I’ve just realized that most of the food people find offensive are fresh vegetables and some fruits. I can count on my one hand the amount of times I’ve heard somebody said no thank you to a donut or koeksister and heaved at a bowl of ice cream.

So here is my theory:

Most food likes and dislikes happen during childhood and our choices are influenced by a combination of rewards, punishments and eating behaviours we observe in others. These food aversions are further validated by our senses when we perceive something that we might not like.

Culturally we are taught how food should look and taste and if we are served something that does not match our expectations, our first response is to reject it. Not to mention the impact media and advertising has on our choices. And as we get older, changing these food preferences becomes progressively more difficult.

If we don’t force ourselves every now and again out of our food-comfort-zones, our childhood palate will never evolve and grow and experience new challenges.

Did you see what I did there? I used this whole food thing as a metaphor for growth and tolerance.

I know.

I’m subtle like that.

“How we do food is how we do life. Every meal is a metaphor for how you show up in the world. Are you present? Are you complaining? Are you multitasking? Add love, celebration, time, communion, and gratitude to every meal and make every meal the best meal ever.”

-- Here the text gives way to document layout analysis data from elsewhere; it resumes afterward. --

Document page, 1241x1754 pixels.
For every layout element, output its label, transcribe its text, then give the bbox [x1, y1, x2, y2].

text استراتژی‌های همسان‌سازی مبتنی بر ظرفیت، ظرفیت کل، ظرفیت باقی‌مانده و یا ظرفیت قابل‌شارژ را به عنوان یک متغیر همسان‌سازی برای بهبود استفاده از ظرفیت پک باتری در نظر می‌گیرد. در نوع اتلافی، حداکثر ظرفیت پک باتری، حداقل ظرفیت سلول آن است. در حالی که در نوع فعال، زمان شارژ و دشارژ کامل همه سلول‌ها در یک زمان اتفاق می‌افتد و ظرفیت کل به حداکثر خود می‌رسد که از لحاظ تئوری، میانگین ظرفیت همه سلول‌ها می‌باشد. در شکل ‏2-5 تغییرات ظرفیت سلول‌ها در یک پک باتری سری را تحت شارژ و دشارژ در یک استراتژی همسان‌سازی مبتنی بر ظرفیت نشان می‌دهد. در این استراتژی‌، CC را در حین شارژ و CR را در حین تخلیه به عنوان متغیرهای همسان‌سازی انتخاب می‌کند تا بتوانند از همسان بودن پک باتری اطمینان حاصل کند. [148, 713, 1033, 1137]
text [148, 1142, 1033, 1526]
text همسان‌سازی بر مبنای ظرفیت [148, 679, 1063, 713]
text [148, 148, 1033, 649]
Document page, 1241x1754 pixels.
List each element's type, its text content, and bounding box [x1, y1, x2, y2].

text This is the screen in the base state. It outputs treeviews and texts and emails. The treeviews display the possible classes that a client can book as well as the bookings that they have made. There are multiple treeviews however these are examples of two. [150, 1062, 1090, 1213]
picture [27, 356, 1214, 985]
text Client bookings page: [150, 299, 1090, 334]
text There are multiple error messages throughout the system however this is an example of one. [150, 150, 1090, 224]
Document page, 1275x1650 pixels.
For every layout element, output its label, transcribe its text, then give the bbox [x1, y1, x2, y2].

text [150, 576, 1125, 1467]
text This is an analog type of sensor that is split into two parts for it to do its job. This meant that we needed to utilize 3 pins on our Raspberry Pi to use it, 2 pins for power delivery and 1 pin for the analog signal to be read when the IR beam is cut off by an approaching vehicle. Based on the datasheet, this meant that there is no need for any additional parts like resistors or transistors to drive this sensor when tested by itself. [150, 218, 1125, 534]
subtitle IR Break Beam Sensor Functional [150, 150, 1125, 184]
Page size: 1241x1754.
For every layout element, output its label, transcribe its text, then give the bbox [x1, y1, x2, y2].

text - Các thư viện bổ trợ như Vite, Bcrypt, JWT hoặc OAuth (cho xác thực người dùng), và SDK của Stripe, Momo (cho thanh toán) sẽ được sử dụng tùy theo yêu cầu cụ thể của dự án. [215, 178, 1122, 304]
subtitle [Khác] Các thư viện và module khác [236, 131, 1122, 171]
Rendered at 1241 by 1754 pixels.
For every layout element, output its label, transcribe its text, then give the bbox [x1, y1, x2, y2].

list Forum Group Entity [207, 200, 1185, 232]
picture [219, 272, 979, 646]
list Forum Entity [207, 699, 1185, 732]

  • Marc David & Emily Rosen

4 thoughts on “Petrifying Peas

  1. Well we all know how much I love the pea. I do believe e you are right that it has to do with childhood memories.
    So guess what my parents made me eat growing up?
    Am I willing to try it differently sure. So my challenge to you is:
    change my mind.
    💕💕💕

    Liked by 1 person

  2. Eaps, that’s my name for well Eaps…I love them. Making mashed potatoes look like a virus developed in some biochemical laboratory by pouring them over is the bees knees for me. The only one vegetable that creates a stomach churning gag reflex are those green Muscet balls from Bussels……I’ll leave those to the folks with more discerning tastes..like boogers..

    Liked by 1 person

  3. Oooooo – I need to test drive that mash and pea combo – sounds visually revolting but might be a winner in Casa Edwards. That reminds me of my mother’s ingenuity to get carrots into us: boiled potatoes and carrots that you smash together (cause who doesn’t love a potato), add some butter and voila.